Seizures in dogs can be successfully controlled with pharmaceuticals, but many pet owners seek natural remedies to protect their loved ones from harmful side effects, to control seizures when medication is unsuccessful or to augment medication. Before treating seizures, be sure to rule out non-epileptic causes of convulsions. Those can include environmental poisons, hypothyroidism and other glandular and organ diseases, sensitivity to parasite preventives, and calcium deficiency, calcium-phosphorus imbalance or sodium-potassium imbalance caused by improper diet. Homemade diets are the culprit in many nutritional deficiencies.
Magnesium supplements can decrease seizures in some dogs. Dosage is based on weight. Consult a veterinarian or qualified animal nutritionist about supplementing your pet's diet with magnesium.
Many pet owners have reported a decrease in seizures after adding raw, virgin, unrefined, organic coconut oil to their pet's diet in the ration of one tsp. per 10 lbs. of the dog's body weight. The oil must be this specific version, which is completely uncooked and solid at room temperature.
Homeopathy is based on introducing exceptionally small amounts of vegetable, mineral or animal substances into the patient's system to provoke an immune response. A qualified homeopathic veterinarian must be consulted to recommend these medications. Some substances safe for humans are toxic to dogs.
Herbal remedies are some of the most well-established and most potentially dangerous alternative treatments. They require the proper plant, proper part of the plant, prepared correctly and administered in the correct amount at the right time. Many herbs that are well-established for human treatments can be deadly for dogs. Consult a veterinarian experienced in alternative treatments and a qualified herbalist before beginning your dog on an herbal remedy.

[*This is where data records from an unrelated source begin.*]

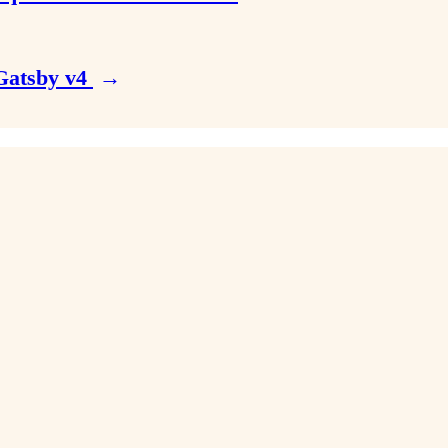
 Gatsby v4
→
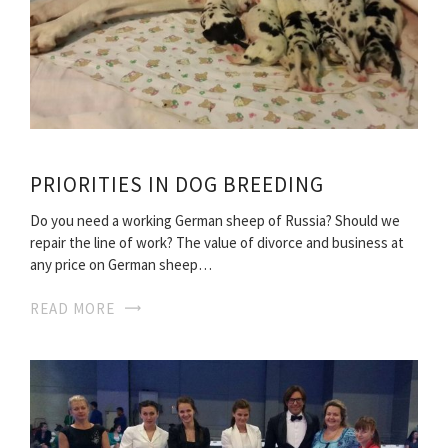
PRIORITIES IN DOG BREEDING
Do you need a working German sheep of Russia? Should we
repair the line of work? The value of divorce and business at
any price on German sheep…
READ MORE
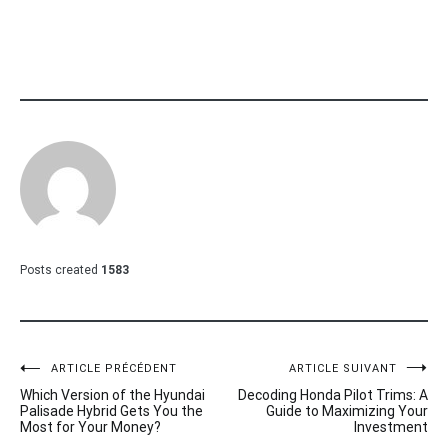
Posts created
1583
Navigation
ARTICLE PRÉCÉDENT
ARTICLE SUIVANT
Which Version of the Hyundai
Decoding Honda Pilot Trims: A
de
Palisade Hybrid Gets You the
Guide to Maximizing Your
Most for Your Money?
Investment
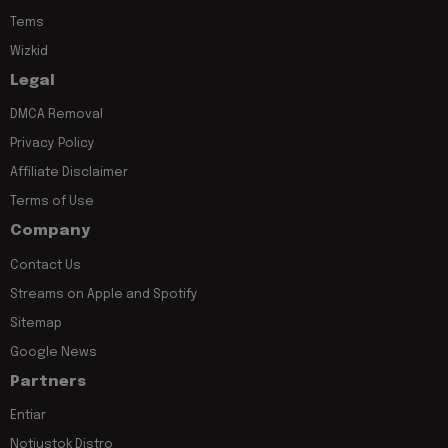
Tems
Wizkid
Legal
DMCA Removal
Privacy Policy
Affiliate Disclaimer
Terms of Use
Company
Contact Us
Streams on Apple and Spotify
Sitemap
Google News
Partners
Entiar
Notjustok Distro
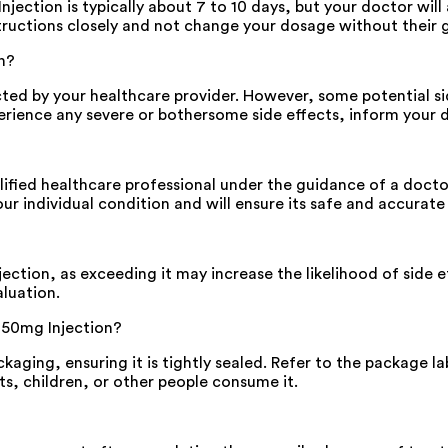
tion is typically about 7 to 10 days, but your doctor will 
nstructions closely and not change your dosage without their 
n?
cted by your healthcare provider. However, some potential s
perience any severe or bothersome side effects, inform your 
ified healthcare professional under the guidance of a doctor
 individual condition and will ensure its safe and accurate
ion, as exceeding it may increase the likelihood of side ef
luation.
 250mg Injection?
kaging, ensuring it is tightly sealed. Refer to the package la
s, children, or other people consume it.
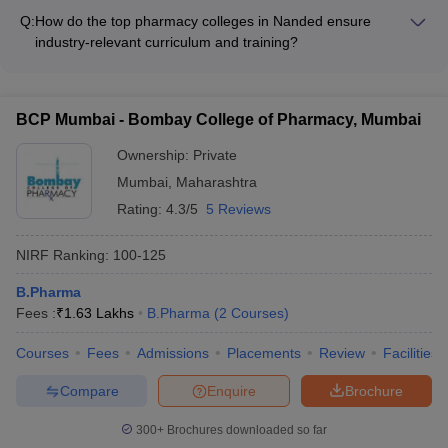
the local community and demonstrate social responsibility
campaigns and workshops on environmental sustainability -
Q:
How do the top pharmacy colleges in Nanded ensure
through the following initiatives: - Organizing health
Incorporating sustainability-focused courses and research
industry-relevant curriculum and training?
awareness campaigns and free medical camps - Conducting
projects
The top pharmacy colleges in Nanded collaborate with the
pharmaceutical waste management and drug disposal drives -
pharmaceutical industry to ensure that their curriculum and
Participating in community service projects and outreach
training are aligned with the latest industry trends and
programs - Collaborating with NGOs and government
BCP Mumbai - Bombay College of Pharmacy, Mumbai
requirements. They invite industry experts to deliver guest
agencies for social welfare activities - Encouraging student
lectures, organize workshops, and provide internship
Ownership:
Private
involvement in social impact projects and volunteering
opportunities for students to gain practical experience.
Mumbai
,
Maharashtra
Rating:
4.3/5
5 Reviews
NIRF Ranking:
100-125
B.Pharma
Fees :
₹
1.63 Lakhs
B.Pharma
(
2
Courses
)
Courses
Fees
Admissions
Placements
Review
Facilities
Compare
Enquire
Brochure
300+
Brochures downloaded so far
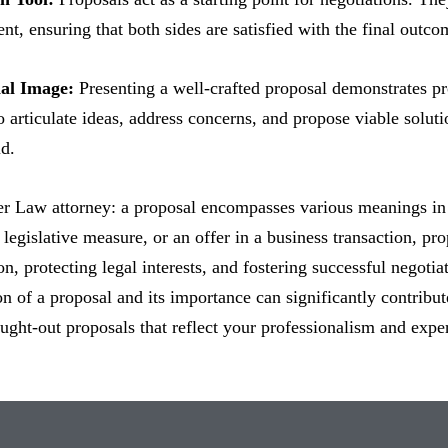
nt, ensuring that both sides are satisfied with the final outco
nal Image:
Presenting a well-crafted proposal demonstrates p
to articulate ideas, address concerns, and propose viable solut
d.
ter Law attorney: a proposal encompasses various meanings in 
legislative measure, or an offer in a business transaction, propo
, protecting legal interests, and fostering successful negotia
ion of a proposal and its importance can significantly contribut
ought-out proposals that reflect your professionalism and expe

Acupuncture is a proven supportive treatment for many diseases and conditions. The procedure should not be painful and lulls most pets to sleep. Consult a practicing veterinary acupuncturist to determine if your pet is a candidate.
Always check with your veterinarian before changing your pet’s diet, medication, or physical activity routines. This information is not a substitute for a vet’s opinion.